Your tasks
(1) Reproduce the Tikrit article from "Both Iraqi and" up to and including "hub of ISIL.", swapping "stepping stone" for "springboard".
(2) According to the Tikrit article, who announced the operation, and on what day?

Extracted text
>>>
The government has mobilised a 30,000-strong force – made up of Shiite militiamen, Sunni tribesmen as well as troops and police – in a bid to retake Tikrit.

Outnumbered and outgunned, the extremists who have held Tikrit since June 2014 have been resorting to guerrilla tactics to disrupt the government’s advance.

“They are using urban warfare and snipers, so we are advancing in a cautious and delicate way, and we need more time,” a lieutenant general on the ground said.

Iraqi forces are moving on Tikrit from three directions, with units targeting the towns of Al Alam and Ad Dawr to the north and south, while another large contingent enters the city from the east.

“We are close to Ad Dawr, but Daesh is still in the centre,” the officer said, using an Arabic acronym for ISIL.

ISIL claimed on Tuesday that a US national from its ranks had carried out a suicide attack against Iraqi forces near Samarra, the other main city in Salaheddin province.

The attacker was referred to by his nom de guerre, Abu Dawud Al Amriki.

The operation, the Iraqi government’s largest since it started attempting to regain the ground it lost to the militants last summer, was announced by prime minister Haider Al Abadi on Sunday.

Both Iraqi and Iranian media said Major General Qassem Suleimani – the commander of the Al Quds Force covert operations unit of Tehran’s elite Revolutionary Guards – was in Salaheddin province to help coordinate operations.

Military commanders have said Tikrit is a stepping stone for an even more ambitious operation aimed at retaking Mosul, the large northern city which has been the main Iraq hub of ISIL.

The battle for Tikrit, which the government has already tried and failed to retake several times, is seen as a test of how effectively such diverse fighting units work together.

Also on Tuesday, the commander of US Central Command said the US-led military coalition in Iraq has killed more than 8,500 ISIL fighters since its bombing campaign began in August.

Army General Lloyd Austin said ISIL is no longer capable of seizing and holding new territory.
<<<
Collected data
>>>
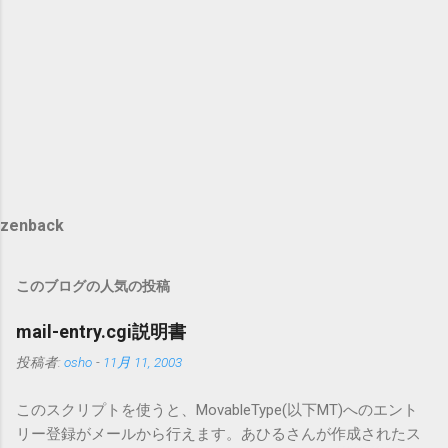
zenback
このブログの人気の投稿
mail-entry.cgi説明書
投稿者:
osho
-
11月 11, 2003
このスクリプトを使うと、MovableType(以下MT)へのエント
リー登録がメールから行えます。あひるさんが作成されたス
<<<
>>>
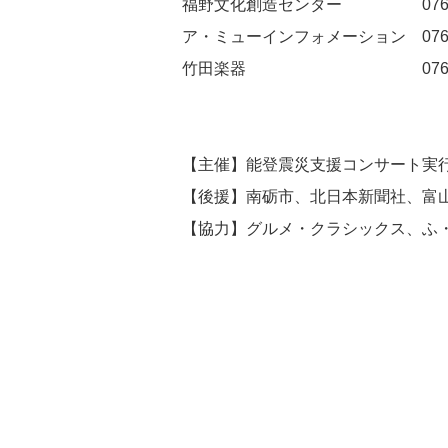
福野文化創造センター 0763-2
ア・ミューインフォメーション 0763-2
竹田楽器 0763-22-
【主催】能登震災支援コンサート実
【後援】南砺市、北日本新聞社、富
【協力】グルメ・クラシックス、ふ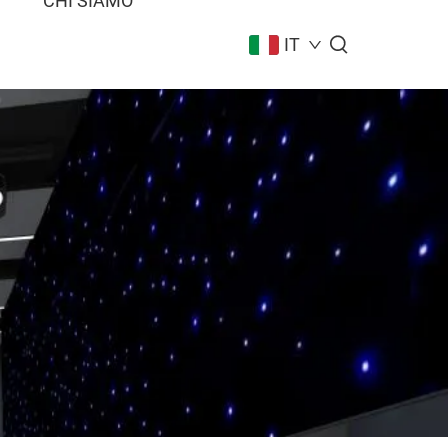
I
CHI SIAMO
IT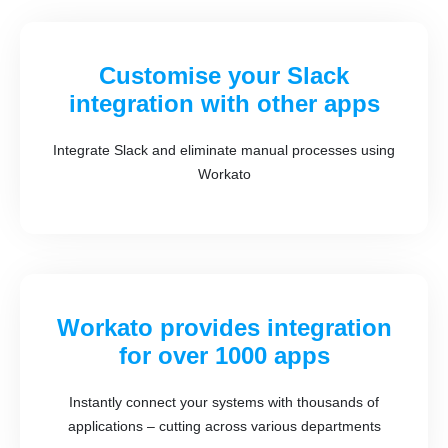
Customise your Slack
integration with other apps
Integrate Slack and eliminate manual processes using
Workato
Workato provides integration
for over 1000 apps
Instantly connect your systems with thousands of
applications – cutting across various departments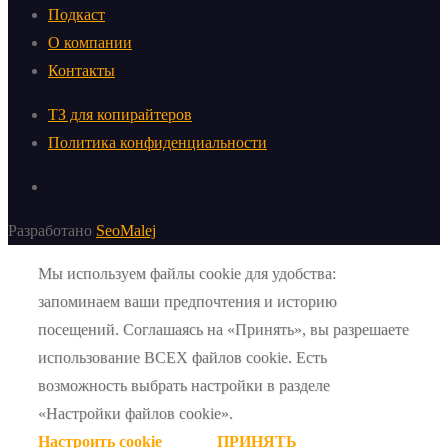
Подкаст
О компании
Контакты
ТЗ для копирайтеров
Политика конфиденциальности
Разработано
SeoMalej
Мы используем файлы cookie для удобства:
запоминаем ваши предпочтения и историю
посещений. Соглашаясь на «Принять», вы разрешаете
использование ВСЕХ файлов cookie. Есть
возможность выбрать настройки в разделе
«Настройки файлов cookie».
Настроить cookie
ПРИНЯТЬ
<<<
>>>
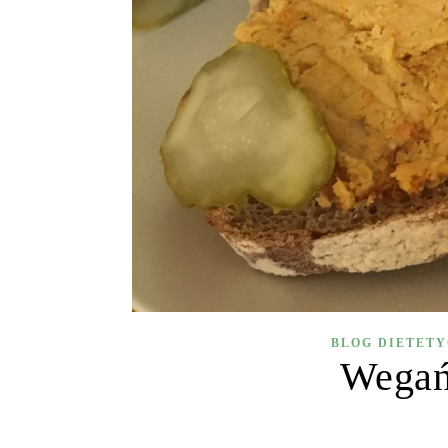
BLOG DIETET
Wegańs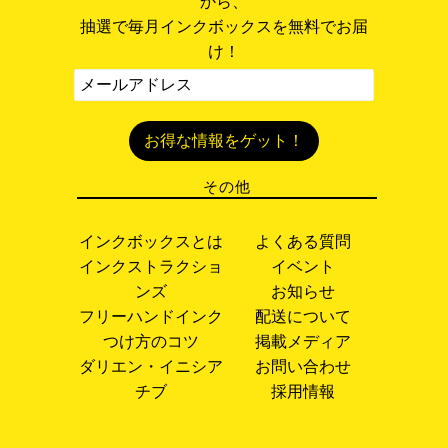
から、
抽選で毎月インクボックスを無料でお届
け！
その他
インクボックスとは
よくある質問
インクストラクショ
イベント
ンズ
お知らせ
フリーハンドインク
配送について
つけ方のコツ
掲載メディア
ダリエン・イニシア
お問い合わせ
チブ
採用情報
<<<
Results for each task
(1)
Both Iraqi and Iranian media said Major General Qassem Suleimani – the commander of the Al Quds Force covert operations unit of Tehran’s elite Revolutionary Guards – was in Salaheddin province to help coordinate operations.

Military commanders have said Tikrit is a springboard for an even more ambitious operation aimed at retaking Mosul, the large northern city which has been the main Iraq hub of ISIL.

(2) Prime minister Haider Al Abadi announced it on Sunday.